L'exploitation des gaz et huiles non conventionnels dans le monde serait susceptible de modifier profondément et durablement la carte de la production d'énergie. L'agence internationale de l'énergie estime que les ressources exploitables de gaz non conventionnels pourraient être supérieures aux réserves prouvées de gaz conventionnel. Cela pourrait sans aucun doute avoir des répercussions géopolitiques considérables, puisque les gaz non conventionnels semblent beaucoup mieux répartis que le gaz conventionnel, dont trois pays seulement – la Russie, l'Iran et le Qatar – détiennent plus de la moitié des réserves mondiales.
Dès à présent, les gaz non conventionnels représentent plus de 50 % de la production gazière américaine et freinent le redémarrage du nucléaire dans ce pays. Certains d'entre vous s'en féliciteront ; d'autres s'en désoleront. Vous l'avez d'ailleurs déjà fait dans certaines de vos interventions.
Pour sa part, la France restera longtemps consommatrice d'hydrocarbures. Cela ne veut pas dire – je veux rassurer Geneviève Gaillard sur ce point et répondre, pour partie, à l'interpellation de Stéphane Demilly – que nous ne fassions pas de nombreux efforts en matière d'économie d'énergie. Nous avons beaucoup investi dans le nucléaire et l'hydraulique, plus récemment dans les énergies renouvelables, mais nous avons toujours besoin de gaz naturel, notamment pour remplacer le charbon qui nous sert à produire l'électricité en période de pointe. Les gaz et huiles de schiste présentent, de façon évidente, un potentiel économique important, en même temps qu'une possibilité de réduire notre dépendance énergétique. Disant cela, je rejoins tout à fait les propos tenus tout à l'heure par François-Michel Gonnot.
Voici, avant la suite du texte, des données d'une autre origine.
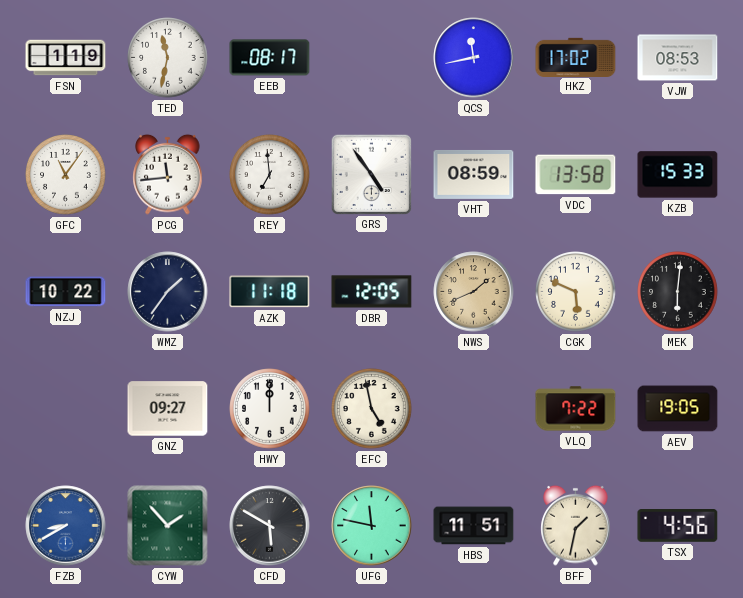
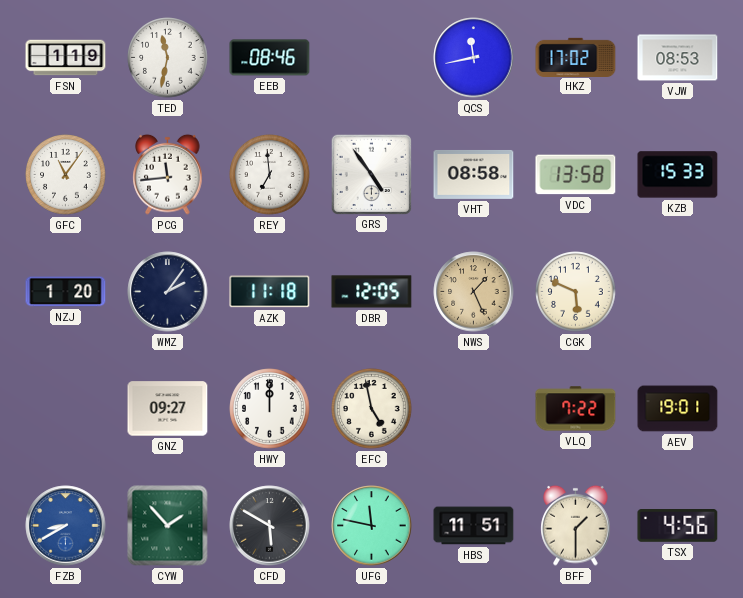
EEB: 08:17 -> 08:46
VHT: 08:59 -> 08:58
NZJ: 10:22 -> 1:20
WMZ: 1:36 -> 2:06
NWS: 1:41 -> 1:26
MEK: 6:01 -> none
AEV: 19:05 -> 19:01
BFF: 1:32 -> 1:30
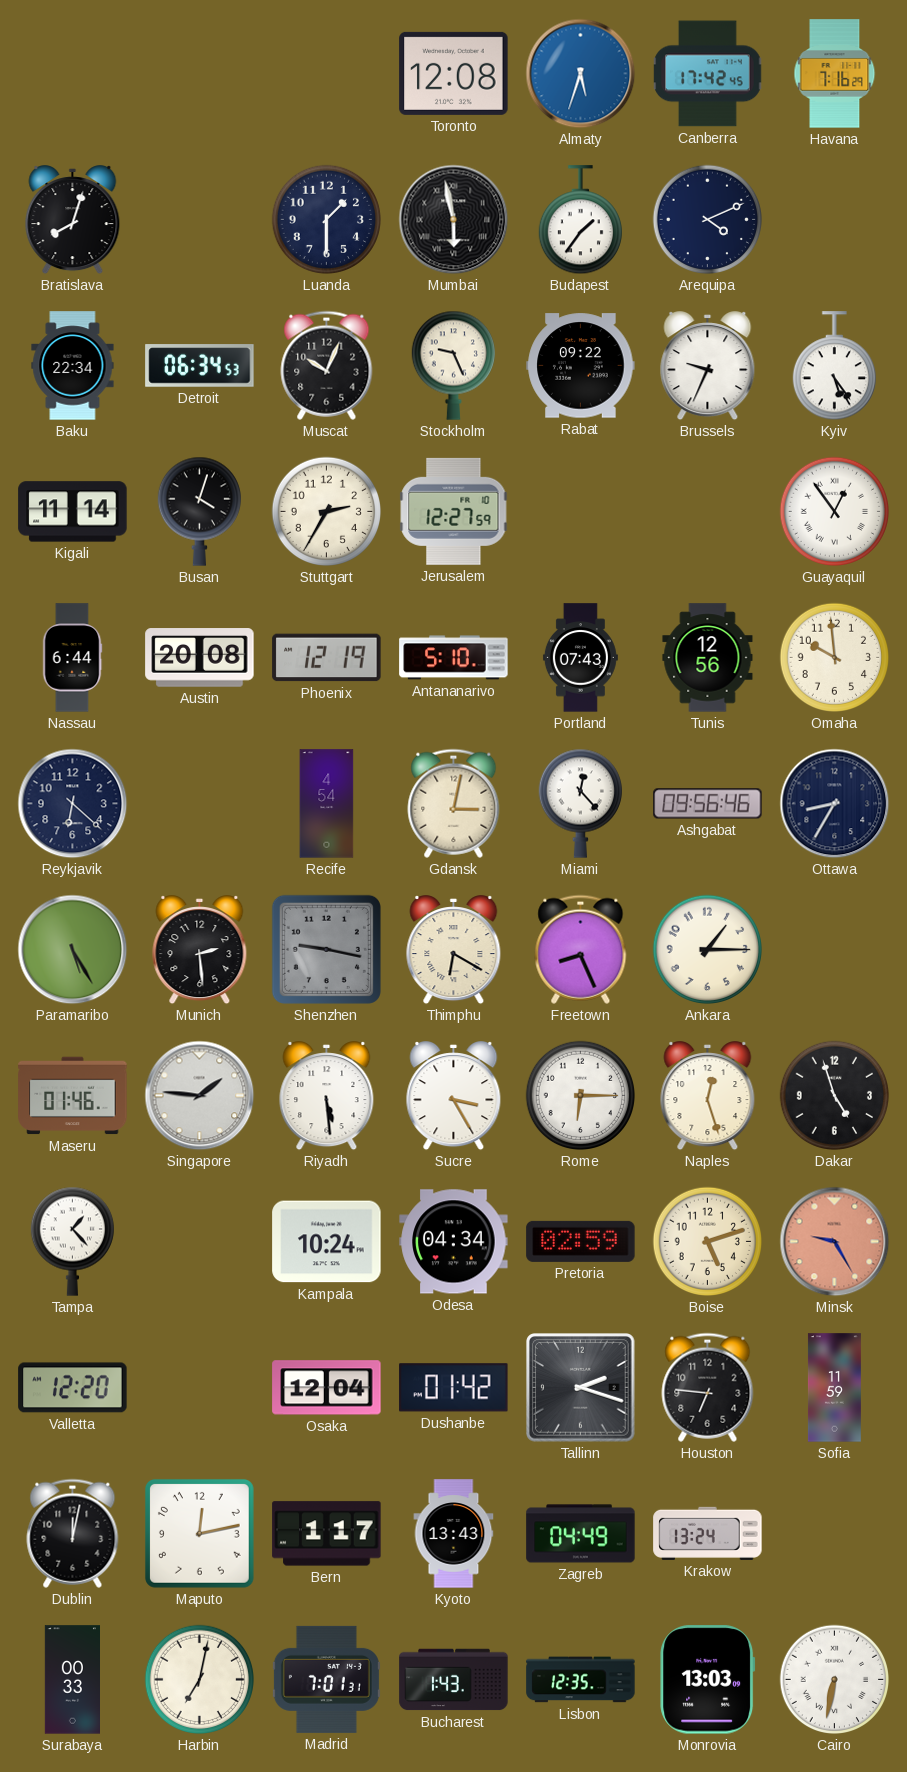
Songez au prix des énergies. Songez que nous avons, l'année dernière, acheté à l'étranger pour plus de 45 milliards d'euros d'hydrocarbures. Ce besoin énergétique est un fait.
Cependant, pour abonder en partie dans le sens de Serge Grouard et Stéphane Demilly, je dirai que nous avons également besoin de bien vivre, de bien vivre sur une planète dont le climat sera modifié – le moins possible, le mouvement est déjà engagé –, dans un environnement préservé et dans un climat social serein. Lorsque nous invoquons le développement économique, je pense donc non seulement au développement industriel mais aussi au développement non industriel des territoires, au tourisme vert ou encore à l'agriculture et à la viticulture bio.
Je pense également à la cohérence de nos démarches, à un moment où, avec mon collègue Frédéric Mitterrand, ministre de la culture, nous demandons à l'UNESCO que l'espace Causses-Cévennes soit classé au patrimoine mondial de l'humanité.
Je sais, pour avoir rencontré les élus concernés par ce dossier, que vous êtes nombreux à y être sensibles et particulièrement vigilants.
Les préoccupations sont de deux ordres.
À l'échelle mondiale, si les gouvernements cèdent au plus offrant et laissent jouer la concurrence des différentes formes d'énergie, alors l'exploitation des hydrocarbures non conventionnels pourrait accentuer les changements climatiques en retardant le développement des énergies renouvelables qui, elles, n'émettent pas de gaz carbonique.
Toutefois, soyons complets, la situation peut varier d'un pays à l'autre selon le bouquet d'énergies utilisées, que l'on appelle aussi le « mix énergétique ». Le gaz produit localement peut se substituer au gaz importé ou au charbon, qui émet relativement plus de gaz à effet de serre pour la même énergie produite.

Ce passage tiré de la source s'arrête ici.